Extremely easy to use, kube-state-metrics is only a metrics service and as such requires a few more bit and pieces to become part of a complete monitoring solution for Kubernetes. kube-state-metrics exports the metrics on the HTTP endpoint /metrics in plaintext format. Those using Prometheus will be happy to learn that the metrics were designed to be easily consumed/scraped.
Pros: Simple to use, Kubernetes-native, integrates seamlessly with Prometheus
Cons: Only an agent for generating metrics
Distributed tracing is gradually becoming a monitoring and troubleshooting best practice for Kubernetes environments. Among the various open-source tracing tools available, Jaeger seems to be leading the pack.
Developed by Uber and open sourced in 2016, Jaeger was actually inspired by other existing tracing tools, Zipkin and Dapper, enabling users to perform root cause analysis, performance optimization and distributed transaction monitoring.
Jaeger features OpenTracing-based instrumentation for Go, Java, Node, Python and C++ apps, uses consistent upfront sampling with individual per service/endpoint probabilities, and supports multiple storage backends — Cassandra, Elasticsearch, Kafka and memory.
There are multiple ways of getting started with Jaeger on Kubernetes. Users can either use the new Jaeger Operator or, if they prefer, a daemonset configuration. There is also an all-in-one deployment available for testing and demoing purposes.
Pros: User interface, various instrumentation options, easy to deploy
Cons: Limited backend integration
Last but not least, Weave Scope is a monitoring tool developed by the folks at Weaveworks that allows you to gain operational insights into your Kubernetes cluster.
This might sound a bit like kube-ops-view, but Weave Scope takes it up a few notches by providing a much nicer user interface, but more importantly, by allowing the user to manage containers and run diagnostic commands on them from within this interface.
It’s an effective tool for gaining context on your deployment. You’ll be able to see the application, the infrastructure it’s deployed on, and the different connections between the different components.

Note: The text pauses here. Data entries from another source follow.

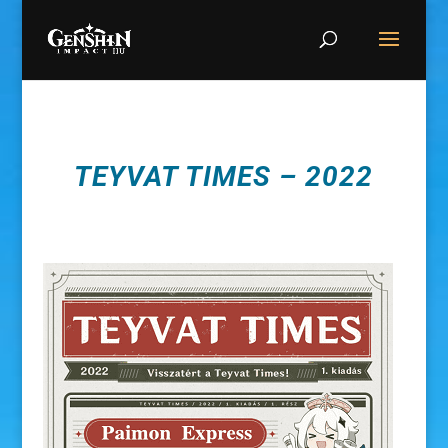
TEYVAT TIMES – 2022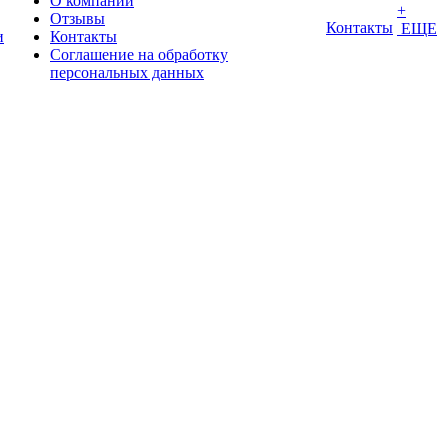
О компании
+
Отзывы
Контакты
ЕЩЕ
и
Контакты
Соглашение на обработку
персональных данных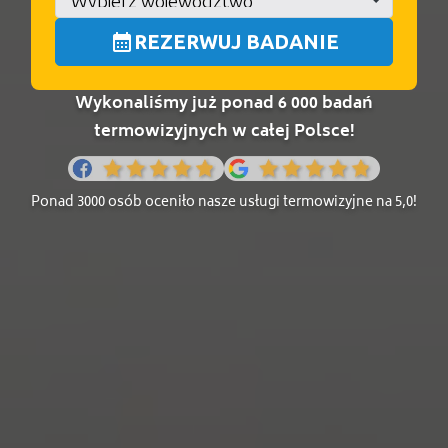
calendar_month
REZERWUJ BADANIE
Wykonaliśmy już ponad 6 000 badań
termowizyjnych w całej Polsce!
Ponad 3000 osób oceniło nasze usługi termowizyjne na 5,0!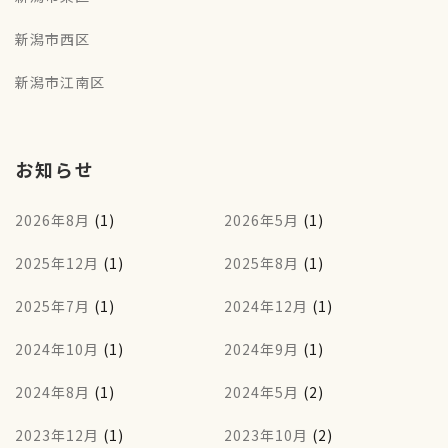
新潟市西区
新潟市江南区
お知らせ
2026年8月
(1)
2026年5月
(1)
2025年12月
(1)
2025年8月
(1)
2025年7月
(1)
2024年12月
(1)
2024年10月
(1)
2024年9月
(1)
2024年8月
(1)
2024年5月
(2)
2023年12月
(1)
2023年10月
(2)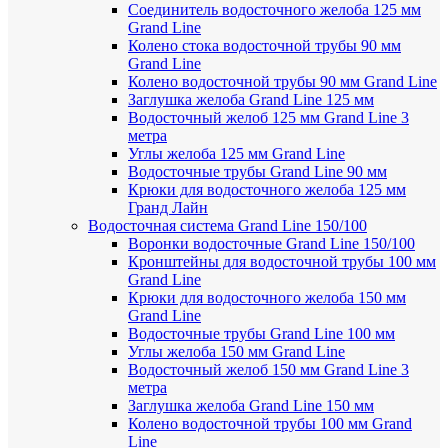
Соединитель водосточного желоба 125 мм
Grand Line
Колено стока водосточной трубы 90 мм
Grand Line
Колено водосточной трубы 90 мм Grand Line
Заглушка желоба Grand Line 125 мм
Водосточный желоб 125 мм Grand Line 3
метра
Углы желоба 125 мм Grand Line
Водосточные трубы Grand Line 90 мм
Крюки для водосточного желоба 125 мм
Гранд Лайн
Водосточная система Grand Line 150/100
Воронки водосточные Grand Line 150/100
Кронштейны для водосточной трубы 100 мм
Grand Line
Крюки для водосточного желоба 150 мм
Grand Line
Водосточные трубы Grand Line 100 мм
Углы желоба 150 мм Grand Line
Водосточный желоб 150 мм Grand Line 3
метра
Заглушка желоба Grand Line 150 мм
Колено водосточной трубы 100 мм Grand
Line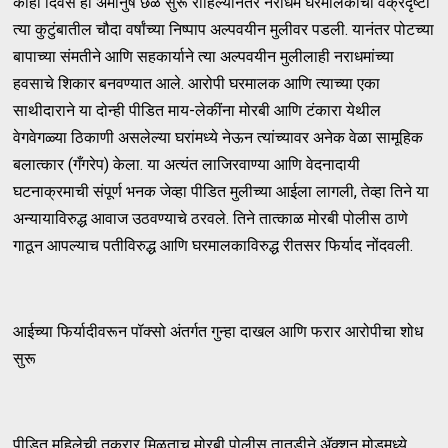
काही दिवस हा अमानुष छळ सुरू राहिल्यानंतर नराधम घरमालकाची वक्रदृष्टी
त्या कुटुंबातील चौदा वर्षांच्या निष्पाप अल्पवयीन मुलीवर पडली. यानंतर पोटच्या
बापाच्या संमतीने आणि सहकार्याने त्या अल्पवयीन मुलीलाही नराधमांच्या
हवसाचे शिकार बनवण्यात आले. आरोपी घरमालक आणि त्याच्या एका
साथीदाराने या दोन्ही पीडित माय-लेकींना मोरबी आणि टंकारा येथील
वेगवेगळ्या ठिकाणी असलेल्या घरांमध्ये नेऊन त्यांच्यावर अनेक वेळा सामूहिक
बलात्कार (गँगरेप) केला. या अत्यंत लाजिरवाण्या आणि वेदनादायी
घटनाक्रमाची संपूर्ण भनक जेव्हा पीडित मुलीच्या आईला लागली, तेव्हा तिने या
अन्यायाविरुद्ध आवाज उठवण्याचे ठरवले. तिने तात्काळ मोरबी पोलीस ठाणे
गाठून आपल्याच पतीविरुद्ध आणि घरमालकाविरुद्ध रीतसर फिर्याद नोंदवली.
आईच्या फिर्यादीवरून पॉक्सो अंतर्गत गुन्हा दाखल आणि फरार आरोपीचा शोध
सुरू
पीडित महिलेची तक्रार मिळताच मोरबी पोलीस तातडीने ॲक्शन मोडमध्ये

Pros: User interface, zero-configuration
Cons: Lacks analytical depth
This was of course just a partial list of the open-source tools available for monitoring Kubernetes, but if you’re just beginning to design your observability stack for Kubernetes, it’s a good place to start.
With the exception of Jaeger, all the other tools should begin providing value without extra instrumentation or too much configuration. All of these tools are easy to test and deploy — set up a small sandbox environment, start small, and try and understand whether these tools are what you need.
Kubernetes is extremely community-driven. The super-active community contributing to the project continues to add and improve built-in and add-on monitoring capabilities and I have little doubt the near future will see some additional developments. We’ll cover these as they are introduced.